*Dataset records*:
....
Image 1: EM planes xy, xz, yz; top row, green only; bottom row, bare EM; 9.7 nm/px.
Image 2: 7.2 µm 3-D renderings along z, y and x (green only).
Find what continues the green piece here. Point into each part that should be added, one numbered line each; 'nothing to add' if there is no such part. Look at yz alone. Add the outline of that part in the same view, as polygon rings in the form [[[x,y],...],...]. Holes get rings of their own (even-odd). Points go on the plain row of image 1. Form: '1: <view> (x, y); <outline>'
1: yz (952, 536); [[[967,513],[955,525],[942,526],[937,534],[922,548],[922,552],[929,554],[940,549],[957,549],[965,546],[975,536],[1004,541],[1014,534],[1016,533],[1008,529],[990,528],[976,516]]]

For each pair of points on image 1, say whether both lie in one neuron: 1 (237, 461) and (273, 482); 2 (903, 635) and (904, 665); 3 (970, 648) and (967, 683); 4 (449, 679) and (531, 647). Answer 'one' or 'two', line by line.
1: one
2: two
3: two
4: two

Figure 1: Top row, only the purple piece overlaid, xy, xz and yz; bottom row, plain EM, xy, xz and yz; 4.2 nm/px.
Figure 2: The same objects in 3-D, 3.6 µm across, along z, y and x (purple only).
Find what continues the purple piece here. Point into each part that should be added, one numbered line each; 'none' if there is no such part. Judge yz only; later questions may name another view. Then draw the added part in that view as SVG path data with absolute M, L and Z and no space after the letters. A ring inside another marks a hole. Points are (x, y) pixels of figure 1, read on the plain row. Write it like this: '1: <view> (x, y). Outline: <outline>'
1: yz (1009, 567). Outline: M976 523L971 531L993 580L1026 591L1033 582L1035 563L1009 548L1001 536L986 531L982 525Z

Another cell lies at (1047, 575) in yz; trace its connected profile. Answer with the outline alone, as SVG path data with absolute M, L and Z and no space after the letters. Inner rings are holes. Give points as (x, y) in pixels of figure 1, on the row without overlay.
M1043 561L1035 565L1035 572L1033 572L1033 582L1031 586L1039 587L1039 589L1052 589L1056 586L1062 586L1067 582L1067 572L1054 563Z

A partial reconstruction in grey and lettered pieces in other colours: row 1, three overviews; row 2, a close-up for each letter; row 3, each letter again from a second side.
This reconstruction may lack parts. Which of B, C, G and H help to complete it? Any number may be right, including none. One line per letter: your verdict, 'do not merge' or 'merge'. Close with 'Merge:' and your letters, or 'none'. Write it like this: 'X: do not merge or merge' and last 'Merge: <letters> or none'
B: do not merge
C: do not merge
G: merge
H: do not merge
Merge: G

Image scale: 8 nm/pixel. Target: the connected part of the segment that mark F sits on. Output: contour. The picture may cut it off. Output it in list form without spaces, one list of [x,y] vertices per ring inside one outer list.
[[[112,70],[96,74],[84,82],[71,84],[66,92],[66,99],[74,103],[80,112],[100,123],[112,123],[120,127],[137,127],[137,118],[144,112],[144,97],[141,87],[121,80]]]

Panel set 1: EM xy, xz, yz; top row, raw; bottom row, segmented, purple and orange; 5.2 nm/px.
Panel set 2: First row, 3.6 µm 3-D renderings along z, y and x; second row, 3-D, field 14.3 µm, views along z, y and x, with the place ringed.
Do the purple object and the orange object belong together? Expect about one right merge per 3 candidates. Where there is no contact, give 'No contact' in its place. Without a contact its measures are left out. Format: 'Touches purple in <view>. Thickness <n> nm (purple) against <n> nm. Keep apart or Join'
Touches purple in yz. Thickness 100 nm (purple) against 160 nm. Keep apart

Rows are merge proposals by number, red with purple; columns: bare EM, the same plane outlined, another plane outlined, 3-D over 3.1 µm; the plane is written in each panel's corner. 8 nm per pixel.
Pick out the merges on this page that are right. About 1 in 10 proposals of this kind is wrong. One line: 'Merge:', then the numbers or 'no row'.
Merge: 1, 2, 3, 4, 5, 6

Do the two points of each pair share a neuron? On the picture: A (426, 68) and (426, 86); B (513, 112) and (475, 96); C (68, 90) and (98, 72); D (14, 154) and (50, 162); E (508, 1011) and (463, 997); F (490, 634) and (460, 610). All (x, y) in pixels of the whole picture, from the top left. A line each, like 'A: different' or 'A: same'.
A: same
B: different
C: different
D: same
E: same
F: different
....
*To do*: Output nothing but the lines from the one with "Rows are merge" through the last line above, each exactly as it stands.

*Answer*:
Rows are merge proposals by number, red with purple; columns: bare EM, the same plane outlined, another plane outlined, 3-D over 3.1 µm; the plane is written in each panel's corner. 8 nm per pixel.
Pick out the merges on this page that are right. About 1 in 10 proposals of this kind is wrong. One line: 'Merge:', then the numbers or 'no row'.
Merge: 1, 2, 3, 4, 5, 6

Do the two points of each pair share a neuron? On the picture: A (426, 68) and (426, 86); B (513, 112) and (475, 96); C (68, 90) and (98, 72); D (14, 154) and (50, 162); E (508, 1011) and (463, 997); F (490, 634) and (460, 610). All (x, y) in pixels of the whole picture, from the top left. A line each, like 'A: different' or 'A: same'.
A: same
B: different
C: different
D: same
E: same
F: different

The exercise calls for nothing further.